No. Though I have used dedicated, short-range, two-way radios at work and elsewhere.
CB was briefly fashionable among British children and teenagers after the film Convoy did the rounds accompanied by its acutely embarrassing theme-song hitting the charts, and professional drivers may have used (still use?) it genuinely, but it didn't really catch on.
Even two or three of my work-mates - middle-aged men at that - played with CB for a time, and they would discuss its performance, using a 1/2"-mile Ordnance Survey map they posted on the workroom wall. They had even used compasses to draw range arcs on the map, centred roughly on the works' location.

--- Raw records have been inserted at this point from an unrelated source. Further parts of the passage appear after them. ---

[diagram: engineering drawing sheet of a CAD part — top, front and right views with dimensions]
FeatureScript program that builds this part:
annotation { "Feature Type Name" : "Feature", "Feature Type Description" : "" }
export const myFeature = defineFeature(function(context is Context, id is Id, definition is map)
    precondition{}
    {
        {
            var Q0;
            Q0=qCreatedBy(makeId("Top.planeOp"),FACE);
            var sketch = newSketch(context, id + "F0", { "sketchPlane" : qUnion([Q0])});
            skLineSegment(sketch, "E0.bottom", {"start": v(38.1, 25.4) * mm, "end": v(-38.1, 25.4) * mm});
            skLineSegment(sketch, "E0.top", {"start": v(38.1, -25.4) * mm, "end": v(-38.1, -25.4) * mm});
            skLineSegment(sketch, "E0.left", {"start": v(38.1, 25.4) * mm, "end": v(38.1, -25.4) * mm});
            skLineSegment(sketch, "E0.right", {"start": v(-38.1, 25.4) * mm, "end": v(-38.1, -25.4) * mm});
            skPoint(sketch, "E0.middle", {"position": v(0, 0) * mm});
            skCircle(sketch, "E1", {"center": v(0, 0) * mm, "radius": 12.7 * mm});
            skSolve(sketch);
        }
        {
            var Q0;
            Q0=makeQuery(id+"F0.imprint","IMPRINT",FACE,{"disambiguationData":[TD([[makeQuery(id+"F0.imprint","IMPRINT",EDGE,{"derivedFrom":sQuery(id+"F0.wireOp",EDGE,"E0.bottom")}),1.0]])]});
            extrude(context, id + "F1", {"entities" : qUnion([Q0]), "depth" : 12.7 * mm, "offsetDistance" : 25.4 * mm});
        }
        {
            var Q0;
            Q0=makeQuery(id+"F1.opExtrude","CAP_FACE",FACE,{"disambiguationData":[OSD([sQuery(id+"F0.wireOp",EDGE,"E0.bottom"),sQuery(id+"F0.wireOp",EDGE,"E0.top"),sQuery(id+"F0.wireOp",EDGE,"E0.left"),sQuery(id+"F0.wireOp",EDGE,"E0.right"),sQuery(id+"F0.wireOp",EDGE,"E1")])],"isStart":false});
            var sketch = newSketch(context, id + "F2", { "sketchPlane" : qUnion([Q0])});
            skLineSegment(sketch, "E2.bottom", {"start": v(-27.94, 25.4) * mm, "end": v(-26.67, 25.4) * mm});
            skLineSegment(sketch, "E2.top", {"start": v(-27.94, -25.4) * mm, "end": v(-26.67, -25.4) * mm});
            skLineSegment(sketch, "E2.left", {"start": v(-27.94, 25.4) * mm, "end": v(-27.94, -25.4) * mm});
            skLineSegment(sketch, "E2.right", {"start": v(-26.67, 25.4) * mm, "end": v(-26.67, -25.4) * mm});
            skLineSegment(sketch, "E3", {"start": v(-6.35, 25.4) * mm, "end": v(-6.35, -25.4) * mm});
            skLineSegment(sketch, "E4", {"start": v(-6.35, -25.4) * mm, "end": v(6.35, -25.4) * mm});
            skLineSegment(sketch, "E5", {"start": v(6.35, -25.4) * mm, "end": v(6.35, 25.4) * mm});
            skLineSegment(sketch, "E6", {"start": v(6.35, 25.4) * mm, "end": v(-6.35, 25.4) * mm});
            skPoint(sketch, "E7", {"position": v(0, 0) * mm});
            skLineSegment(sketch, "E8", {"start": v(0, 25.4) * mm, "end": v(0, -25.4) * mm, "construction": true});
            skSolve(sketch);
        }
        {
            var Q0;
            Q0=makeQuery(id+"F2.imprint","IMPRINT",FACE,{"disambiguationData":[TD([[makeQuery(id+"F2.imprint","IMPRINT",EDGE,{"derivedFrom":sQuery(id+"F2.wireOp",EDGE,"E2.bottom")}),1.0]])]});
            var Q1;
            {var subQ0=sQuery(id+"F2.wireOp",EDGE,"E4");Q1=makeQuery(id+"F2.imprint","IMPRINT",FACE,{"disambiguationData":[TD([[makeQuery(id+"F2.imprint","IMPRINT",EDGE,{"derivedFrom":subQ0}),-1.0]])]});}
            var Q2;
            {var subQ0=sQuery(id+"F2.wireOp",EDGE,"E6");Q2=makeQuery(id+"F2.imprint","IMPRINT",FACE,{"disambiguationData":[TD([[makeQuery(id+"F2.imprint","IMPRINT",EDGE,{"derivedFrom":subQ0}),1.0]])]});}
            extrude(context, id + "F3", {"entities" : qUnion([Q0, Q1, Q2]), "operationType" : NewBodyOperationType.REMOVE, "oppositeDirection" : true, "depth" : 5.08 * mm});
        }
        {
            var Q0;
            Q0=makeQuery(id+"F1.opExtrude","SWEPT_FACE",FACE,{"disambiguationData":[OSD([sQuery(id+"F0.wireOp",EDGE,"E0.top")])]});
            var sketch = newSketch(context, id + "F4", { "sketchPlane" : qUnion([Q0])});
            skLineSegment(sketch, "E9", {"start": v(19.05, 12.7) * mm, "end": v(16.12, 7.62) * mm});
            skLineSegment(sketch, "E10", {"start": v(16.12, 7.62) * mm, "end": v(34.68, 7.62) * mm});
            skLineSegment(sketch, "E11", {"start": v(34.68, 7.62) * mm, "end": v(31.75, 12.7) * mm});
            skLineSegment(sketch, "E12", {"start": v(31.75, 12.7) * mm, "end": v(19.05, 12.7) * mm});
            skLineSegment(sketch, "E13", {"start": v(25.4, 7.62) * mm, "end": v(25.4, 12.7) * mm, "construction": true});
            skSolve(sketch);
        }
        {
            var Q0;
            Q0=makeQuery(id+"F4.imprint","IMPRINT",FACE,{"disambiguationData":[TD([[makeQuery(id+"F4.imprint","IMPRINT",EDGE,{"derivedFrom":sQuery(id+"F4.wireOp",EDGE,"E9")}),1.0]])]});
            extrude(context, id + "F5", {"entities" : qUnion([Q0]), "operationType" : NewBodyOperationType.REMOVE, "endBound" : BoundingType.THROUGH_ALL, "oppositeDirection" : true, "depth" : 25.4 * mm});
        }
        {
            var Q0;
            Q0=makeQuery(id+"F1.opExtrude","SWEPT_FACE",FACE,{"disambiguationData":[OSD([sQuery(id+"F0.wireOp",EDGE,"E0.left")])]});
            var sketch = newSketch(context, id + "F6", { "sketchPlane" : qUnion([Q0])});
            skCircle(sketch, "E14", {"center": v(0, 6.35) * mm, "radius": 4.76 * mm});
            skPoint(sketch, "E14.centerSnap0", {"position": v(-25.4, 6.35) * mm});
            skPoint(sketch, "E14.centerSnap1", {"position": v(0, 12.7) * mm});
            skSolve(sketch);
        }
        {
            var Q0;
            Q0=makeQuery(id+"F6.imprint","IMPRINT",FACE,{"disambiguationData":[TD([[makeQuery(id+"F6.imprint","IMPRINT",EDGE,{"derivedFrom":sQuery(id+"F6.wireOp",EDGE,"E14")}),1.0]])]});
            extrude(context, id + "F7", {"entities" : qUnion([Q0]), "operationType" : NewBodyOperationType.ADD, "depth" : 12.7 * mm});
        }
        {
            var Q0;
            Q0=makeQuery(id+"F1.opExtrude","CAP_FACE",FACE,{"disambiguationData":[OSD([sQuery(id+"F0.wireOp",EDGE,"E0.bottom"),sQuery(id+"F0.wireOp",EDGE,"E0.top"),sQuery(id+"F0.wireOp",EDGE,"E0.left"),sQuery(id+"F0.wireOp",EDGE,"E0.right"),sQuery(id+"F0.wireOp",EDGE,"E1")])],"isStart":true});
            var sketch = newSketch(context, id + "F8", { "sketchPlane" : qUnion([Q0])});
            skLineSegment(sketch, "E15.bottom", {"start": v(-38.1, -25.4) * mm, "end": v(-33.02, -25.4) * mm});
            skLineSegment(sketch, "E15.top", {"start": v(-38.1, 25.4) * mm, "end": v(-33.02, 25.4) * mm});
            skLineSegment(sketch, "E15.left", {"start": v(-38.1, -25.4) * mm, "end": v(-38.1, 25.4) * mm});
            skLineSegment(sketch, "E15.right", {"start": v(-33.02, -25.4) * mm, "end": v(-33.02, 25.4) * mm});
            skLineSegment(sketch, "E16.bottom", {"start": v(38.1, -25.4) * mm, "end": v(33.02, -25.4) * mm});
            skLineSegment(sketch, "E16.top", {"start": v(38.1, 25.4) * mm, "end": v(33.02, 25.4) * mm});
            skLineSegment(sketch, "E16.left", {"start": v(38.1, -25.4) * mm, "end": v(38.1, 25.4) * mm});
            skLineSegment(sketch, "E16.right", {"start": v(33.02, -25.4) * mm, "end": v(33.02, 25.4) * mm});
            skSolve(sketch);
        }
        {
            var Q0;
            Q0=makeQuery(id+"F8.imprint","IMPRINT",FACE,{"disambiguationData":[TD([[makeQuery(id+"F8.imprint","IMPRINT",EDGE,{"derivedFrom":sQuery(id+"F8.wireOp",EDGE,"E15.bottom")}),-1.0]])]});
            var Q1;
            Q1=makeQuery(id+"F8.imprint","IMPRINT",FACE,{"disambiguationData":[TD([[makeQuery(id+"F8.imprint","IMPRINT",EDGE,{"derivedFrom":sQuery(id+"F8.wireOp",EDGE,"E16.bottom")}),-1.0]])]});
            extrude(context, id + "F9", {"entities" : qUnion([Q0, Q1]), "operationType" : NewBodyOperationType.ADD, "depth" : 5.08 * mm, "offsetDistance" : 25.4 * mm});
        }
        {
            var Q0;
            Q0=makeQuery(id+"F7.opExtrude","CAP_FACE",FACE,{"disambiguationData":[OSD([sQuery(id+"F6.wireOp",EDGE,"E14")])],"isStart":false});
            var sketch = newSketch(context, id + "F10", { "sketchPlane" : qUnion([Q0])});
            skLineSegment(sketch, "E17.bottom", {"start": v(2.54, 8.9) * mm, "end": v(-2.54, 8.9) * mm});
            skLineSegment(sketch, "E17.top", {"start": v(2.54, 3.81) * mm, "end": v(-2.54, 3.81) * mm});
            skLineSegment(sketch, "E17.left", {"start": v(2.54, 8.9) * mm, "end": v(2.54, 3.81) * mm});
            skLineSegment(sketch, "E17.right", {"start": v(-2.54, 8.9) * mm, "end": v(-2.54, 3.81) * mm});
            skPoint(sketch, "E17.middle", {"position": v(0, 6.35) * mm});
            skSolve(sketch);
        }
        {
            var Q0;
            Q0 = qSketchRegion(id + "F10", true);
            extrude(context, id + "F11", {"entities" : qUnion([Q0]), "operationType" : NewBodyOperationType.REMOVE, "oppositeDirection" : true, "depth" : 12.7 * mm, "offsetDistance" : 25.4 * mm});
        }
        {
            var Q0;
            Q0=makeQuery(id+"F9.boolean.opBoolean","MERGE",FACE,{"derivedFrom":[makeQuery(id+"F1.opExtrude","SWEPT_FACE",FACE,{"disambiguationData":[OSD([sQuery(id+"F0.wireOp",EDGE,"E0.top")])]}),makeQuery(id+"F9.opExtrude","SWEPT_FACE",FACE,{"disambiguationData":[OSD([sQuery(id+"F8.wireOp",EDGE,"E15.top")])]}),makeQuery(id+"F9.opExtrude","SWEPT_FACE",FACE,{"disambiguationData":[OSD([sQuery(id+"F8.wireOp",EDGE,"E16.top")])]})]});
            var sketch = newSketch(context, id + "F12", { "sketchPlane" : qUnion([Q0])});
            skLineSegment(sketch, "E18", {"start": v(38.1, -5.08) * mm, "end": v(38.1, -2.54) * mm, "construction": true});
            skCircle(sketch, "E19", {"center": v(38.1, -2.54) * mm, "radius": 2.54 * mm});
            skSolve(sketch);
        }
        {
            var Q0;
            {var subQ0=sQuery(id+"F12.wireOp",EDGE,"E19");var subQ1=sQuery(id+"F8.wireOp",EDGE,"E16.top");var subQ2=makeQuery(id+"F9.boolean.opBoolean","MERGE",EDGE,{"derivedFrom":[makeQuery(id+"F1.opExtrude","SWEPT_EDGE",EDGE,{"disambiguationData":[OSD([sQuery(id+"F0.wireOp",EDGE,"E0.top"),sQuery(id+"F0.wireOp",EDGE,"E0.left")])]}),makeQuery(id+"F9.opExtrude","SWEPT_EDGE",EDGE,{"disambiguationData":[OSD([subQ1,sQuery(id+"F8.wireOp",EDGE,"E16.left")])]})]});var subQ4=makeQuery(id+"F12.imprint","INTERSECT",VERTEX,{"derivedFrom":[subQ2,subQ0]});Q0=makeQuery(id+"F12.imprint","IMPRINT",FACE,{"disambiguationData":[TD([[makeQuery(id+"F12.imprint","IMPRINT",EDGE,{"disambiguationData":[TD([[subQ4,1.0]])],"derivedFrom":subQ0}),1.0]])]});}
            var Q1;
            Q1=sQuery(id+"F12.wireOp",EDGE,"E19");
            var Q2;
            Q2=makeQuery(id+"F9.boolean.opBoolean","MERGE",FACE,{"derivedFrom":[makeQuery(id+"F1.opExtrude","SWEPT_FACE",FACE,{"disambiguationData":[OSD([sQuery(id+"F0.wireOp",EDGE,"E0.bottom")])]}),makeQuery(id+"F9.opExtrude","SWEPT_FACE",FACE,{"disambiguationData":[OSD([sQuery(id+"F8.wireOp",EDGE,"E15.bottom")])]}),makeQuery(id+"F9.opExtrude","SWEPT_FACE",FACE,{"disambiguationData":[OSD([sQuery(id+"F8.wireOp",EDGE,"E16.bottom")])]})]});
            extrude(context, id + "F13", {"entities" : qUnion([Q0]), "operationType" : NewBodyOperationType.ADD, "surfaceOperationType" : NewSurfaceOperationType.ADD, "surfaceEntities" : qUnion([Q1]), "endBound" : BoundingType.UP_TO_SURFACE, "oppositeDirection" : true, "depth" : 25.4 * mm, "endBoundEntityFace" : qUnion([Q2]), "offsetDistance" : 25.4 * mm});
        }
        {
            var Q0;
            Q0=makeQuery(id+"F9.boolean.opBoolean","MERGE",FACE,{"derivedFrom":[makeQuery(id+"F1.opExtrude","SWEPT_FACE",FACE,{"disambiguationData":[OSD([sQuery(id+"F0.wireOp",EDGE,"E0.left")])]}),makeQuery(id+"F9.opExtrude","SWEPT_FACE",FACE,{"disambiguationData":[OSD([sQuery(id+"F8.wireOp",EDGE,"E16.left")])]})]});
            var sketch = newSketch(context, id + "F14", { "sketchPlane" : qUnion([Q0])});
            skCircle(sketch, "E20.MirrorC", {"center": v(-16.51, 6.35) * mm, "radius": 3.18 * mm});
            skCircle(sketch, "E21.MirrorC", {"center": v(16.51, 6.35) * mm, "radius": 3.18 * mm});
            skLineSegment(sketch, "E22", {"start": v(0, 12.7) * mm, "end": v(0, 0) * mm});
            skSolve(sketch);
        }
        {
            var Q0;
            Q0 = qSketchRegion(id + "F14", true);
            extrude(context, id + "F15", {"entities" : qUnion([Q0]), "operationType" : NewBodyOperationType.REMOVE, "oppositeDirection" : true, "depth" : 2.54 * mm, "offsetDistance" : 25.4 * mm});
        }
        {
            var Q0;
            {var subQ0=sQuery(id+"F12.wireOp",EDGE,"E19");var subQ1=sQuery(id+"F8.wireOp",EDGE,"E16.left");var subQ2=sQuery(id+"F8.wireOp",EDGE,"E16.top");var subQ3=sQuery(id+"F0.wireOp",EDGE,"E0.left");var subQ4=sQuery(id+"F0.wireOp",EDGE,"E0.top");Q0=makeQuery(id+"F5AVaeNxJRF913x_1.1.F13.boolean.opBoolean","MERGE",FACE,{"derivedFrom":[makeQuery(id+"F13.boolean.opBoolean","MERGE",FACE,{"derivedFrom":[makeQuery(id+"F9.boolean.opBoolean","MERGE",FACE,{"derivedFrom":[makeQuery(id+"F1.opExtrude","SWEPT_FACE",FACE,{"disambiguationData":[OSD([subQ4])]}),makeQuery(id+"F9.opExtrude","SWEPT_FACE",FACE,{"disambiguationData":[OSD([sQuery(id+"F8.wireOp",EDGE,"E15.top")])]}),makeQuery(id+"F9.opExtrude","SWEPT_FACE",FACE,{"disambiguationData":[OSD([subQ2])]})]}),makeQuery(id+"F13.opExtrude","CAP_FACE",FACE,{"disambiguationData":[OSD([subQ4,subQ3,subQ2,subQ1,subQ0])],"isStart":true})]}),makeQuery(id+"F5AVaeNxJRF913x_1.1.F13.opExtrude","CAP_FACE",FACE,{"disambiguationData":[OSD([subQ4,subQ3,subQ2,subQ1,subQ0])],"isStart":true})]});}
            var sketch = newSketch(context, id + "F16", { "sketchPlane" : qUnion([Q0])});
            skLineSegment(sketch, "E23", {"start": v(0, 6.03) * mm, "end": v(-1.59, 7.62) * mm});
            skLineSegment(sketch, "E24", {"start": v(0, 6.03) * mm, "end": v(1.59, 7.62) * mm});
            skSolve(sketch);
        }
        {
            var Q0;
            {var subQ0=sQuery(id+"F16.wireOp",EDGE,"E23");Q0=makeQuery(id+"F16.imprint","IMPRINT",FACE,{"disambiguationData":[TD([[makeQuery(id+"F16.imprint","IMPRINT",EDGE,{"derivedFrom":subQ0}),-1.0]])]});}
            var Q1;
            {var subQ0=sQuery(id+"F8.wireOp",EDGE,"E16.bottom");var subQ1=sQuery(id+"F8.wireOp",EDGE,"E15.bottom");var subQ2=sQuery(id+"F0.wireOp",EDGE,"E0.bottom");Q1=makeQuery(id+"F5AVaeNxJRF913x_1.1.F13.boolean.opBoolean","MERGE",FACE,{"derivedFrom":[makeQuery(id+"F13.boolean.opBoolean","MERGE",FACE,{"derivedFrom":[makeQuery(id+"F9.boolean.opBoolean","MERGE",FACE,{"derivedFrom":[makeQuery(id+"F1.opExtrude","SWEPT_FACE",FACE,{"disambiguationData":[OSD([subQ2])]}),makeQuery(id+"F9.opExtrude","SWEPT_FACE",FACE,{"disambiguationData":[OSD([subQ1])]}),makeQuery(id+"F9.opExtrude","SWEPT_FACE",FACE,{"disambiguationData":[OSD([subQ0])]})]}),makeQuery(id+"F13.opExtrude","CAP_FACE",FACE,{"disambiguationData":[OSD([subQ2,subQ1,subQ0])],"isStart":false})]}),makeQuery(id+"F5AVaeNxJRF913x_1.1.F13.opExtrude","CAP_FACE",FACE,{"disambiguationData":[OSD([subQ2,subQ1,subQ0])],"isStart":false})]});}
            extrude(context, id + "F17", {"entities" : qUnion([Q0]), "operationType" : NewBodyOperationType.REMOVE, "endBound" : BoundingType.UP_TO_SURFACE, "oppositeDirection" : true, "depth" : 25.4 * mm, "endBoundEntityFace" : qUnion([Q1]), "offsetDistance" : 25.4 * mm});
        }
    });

I think you need a licence for them in Britain - I may be wrong, it's not something I've investigated, but radio-transmitters are quite tightly controlled to prevent interference with bona-fide radio equipment and operators. Even the ultra-low-frequency "radios" - I think they are really induction-loop devices - used by cave-rescue organisations for communicating between surface and underground, need a special licence.
Eventually the portable (absurdly called "mobile") telephone put paid to private CB in this country, although of course those are purely one-to-one, not broadcast. Fleet lorry drivers might have radio sets on private company networks, rather as taxi-drivers do, but I don't know if this so.
I was intrigued by an article in a British custom-car magazine at the time of Convoy, by an American journalist invited to put his views from the American's perspective on the subject. I remember that he urged British CB enthusiasts not to adopt American lorry-drivers' CB slang because it would sound silly and pretentious outside of its native country and purposes.